El libro de Frankl fue considerado por la Biblioteca del Congreso de los EE.UU. uno de los 10 libros más influyentes de América. En su libro explica las experiencias que lo llevaron a descubrir la “logoterapia”, que es la técnica que enseña que la voluntad del ser humano lo hace sobreponerse a cualquier situación y por tanto le da sentido a la existencia.

Frankl nos dice que en los campos de concentración nazi había dos tipos de prisioneros. Aquellos que eran vencidos por las terribles circunstancias que les tocaba vivir en el campo de concentración y se dejaban morir y aquellos que hacían todo lo posible por sobrevivir a pesar de las extremas condiciones y tormentos a los que eran sometidos. Muchos de ellos sobrevivieron, tal es el caso de Victor Frankl.

Podemos pensar que la diferencia entre los dos grupos era la actitud con la que enfrentaban las duras circunstancias externas. Para ambos grupos las condiciones del encierro en al campo de concentración eran igual de insoportables. La diferencia era la actitud que cada uno tenía frente a esas condiciones.

El profesor y escritor motivacional estadounidense, especialista en liderazgo y autor del libro «Los siete hábitos de las personas altamente efectivas», Stephen Covey, considera que la esencia de la persona proactiva es la capacidad de liderar su propia vida. Al margen de lo que pase a su alrededor, la persona proactiva decide cómo quiere reaccionar ante esos estímulos y se dedica a aquellas cosas con respecto a las cuales puede hacer algo.

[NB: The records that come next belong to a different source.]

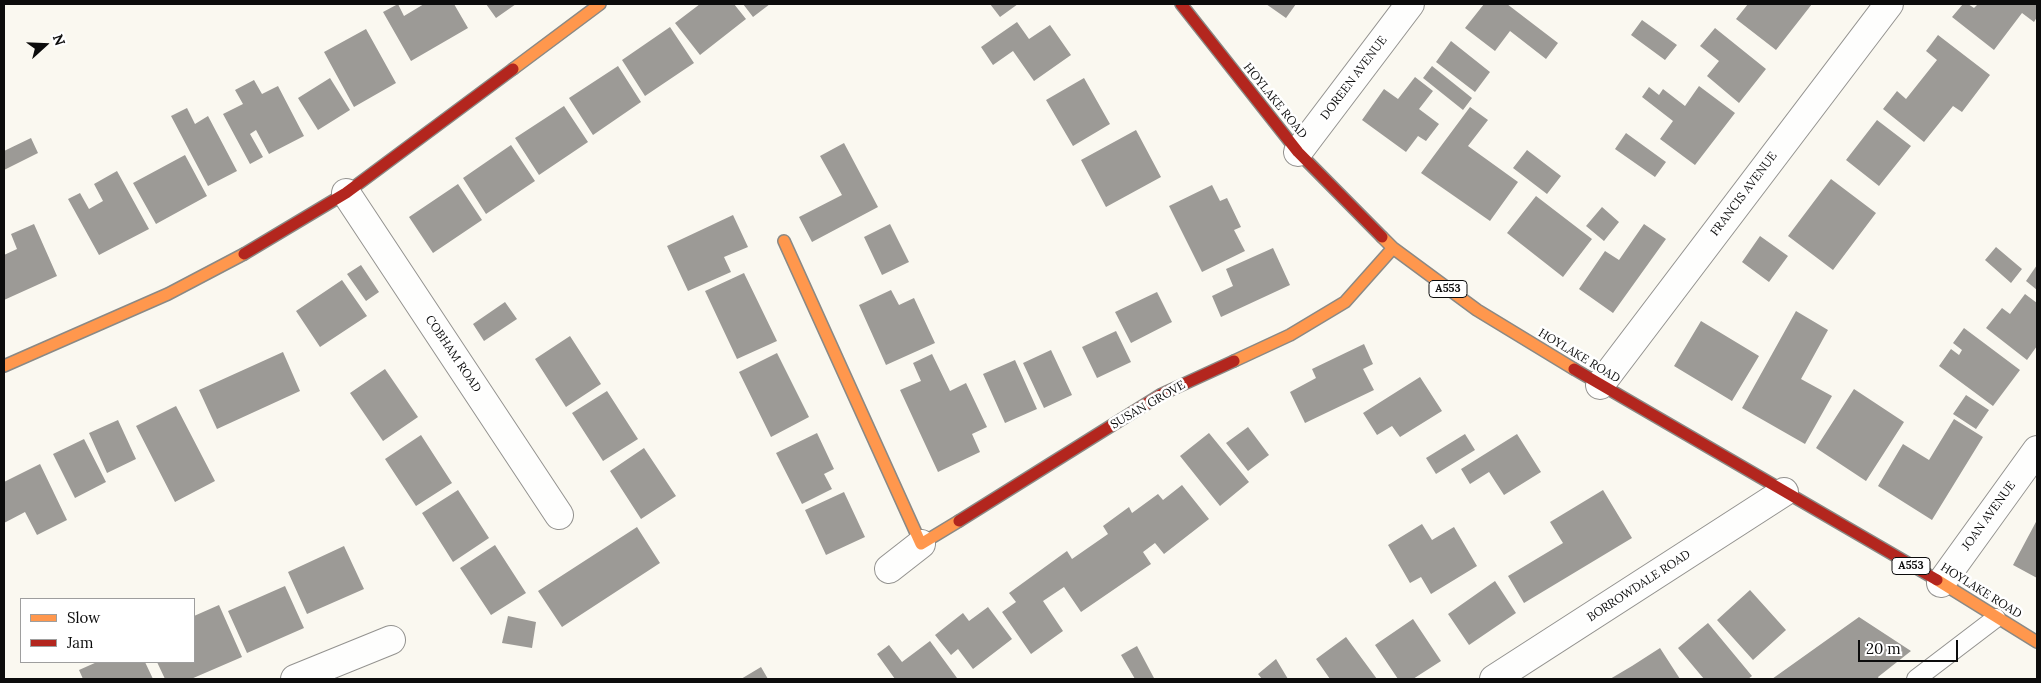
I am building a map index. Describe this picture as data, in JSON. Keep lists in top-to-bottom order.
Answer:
{
  "streets": {
    "street": [
      "DOREEN AVENUE",
      "HOYLAKE ROAD",
      "FRANCIS AVENUE",
      "A553",
      "COBHAM ROAD",
      "SUSAN GROVE",
      "JOAN AVENUE",
      "BORROWDALE ROAD"
    ]
  },
  "crossings": [
    ["DOREEN AVENUE", "HOYLAKE ROAD"],
    ["HOYLAKE ROAD", "FRANCIS AVENUE"],
    ["HOYLAKE ROAD", "SUSAN GROVE"],
    ["HOYLAKE ROAD", "JOAN AVENUE"],
    ["HOYLAKE ROAD", "BORROWDALE ROAD"]
  ],
  "legend": ["Slow", "Jam"],
  "scale_bar": "20 m",
  "north": "right"
}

Para Covey la proactividad no significa sólo tomar la iniciativa, sino que es asumir la responsabilidad de hacer que las cosas sucedan. Es decir, trabajar, esforzarse, concentrarse para que las metas que uno tiene se concreten.

¿Ser proactivo o reactivo?
Desde este punto de vista es posible clasificar a las personas en dos grandes grupos según su actitud ante la vida que tiene cada una: Las personas proactivas y las personas reactivas.
¿Qué las diferencia?

Las personas reactivas:
Se ven afectadas por las circunstancias, las condiciones del ambiente social. Reaccionan ante lo que ocurre. Las circunstancias y condiciones externas son más poderosas que su propio querer. No consiguen actuar determinados por su voluntad o deseo, sino que se limitan a reaccionar a los estímulos externos. No tienen la libertad de elegir sus propias acciones ya que sus acciones son “reacciones” ante lo que ocurre.

La persona reactiva sufre se siente víctima de las circunstancias, siempre encuentra a quien culpar por lo que le pasa, al país, al gobierno, a la pareja, a los padres, etc.
Se ofenden, se quejan, culpan a los demás, se enojan y dicen cosas que después lamentan.

Esperan a que las cosas sucedan antes de actuar.

Normalmente estas personas esperan que sean otras las personas que tomen las decisiones, o esperan que otros tomen la iniciativa en realizar la acción, y estos los siguen.

Las personas proactivas
Se mueven por valores cuidadosamente meditados y seleccionados. Pueden pasar muchas cosas a su alrededor pero son dueñas de cómo quieren reaccionar ante esos estímulos. Centran sus esfuerzos en el círculo de influencia: se dedican a aquellas cosas con respecto a las cuales pueden hacer algo.

Trabajan y se comprometen con lo que quieren. No se quejan, sencillamente se ponen a trabajar para que las cosas sean como ellos quieren.

Las personas proactivas no se ofenden fácilmente. Toman la responsabilidad de sus decisiones. Si no consiguen resultados vuelven a intentarlo. No tienen temor a equivocarse y aprenden de sus errores. Creen en su capacidad de cambiar las circunstancias, y se esfuerzan por lograrlo. Están buscando continuamente nuevas oportunidades. Se marcan objetivos efectivos orientados al cambio. Se anticipan y previenen los problemas. Hacen cosas diferentes, o actúan de forma diferente. Emprenden la acción y se aventuran a pesar de la incertidumbre. Perseveran y persisten en sus esfuerzos.

Frase de la semana
“El enfoque proactivo de un error consiste en reconocerlo instantáneamente, corregirlo y aprender de él.”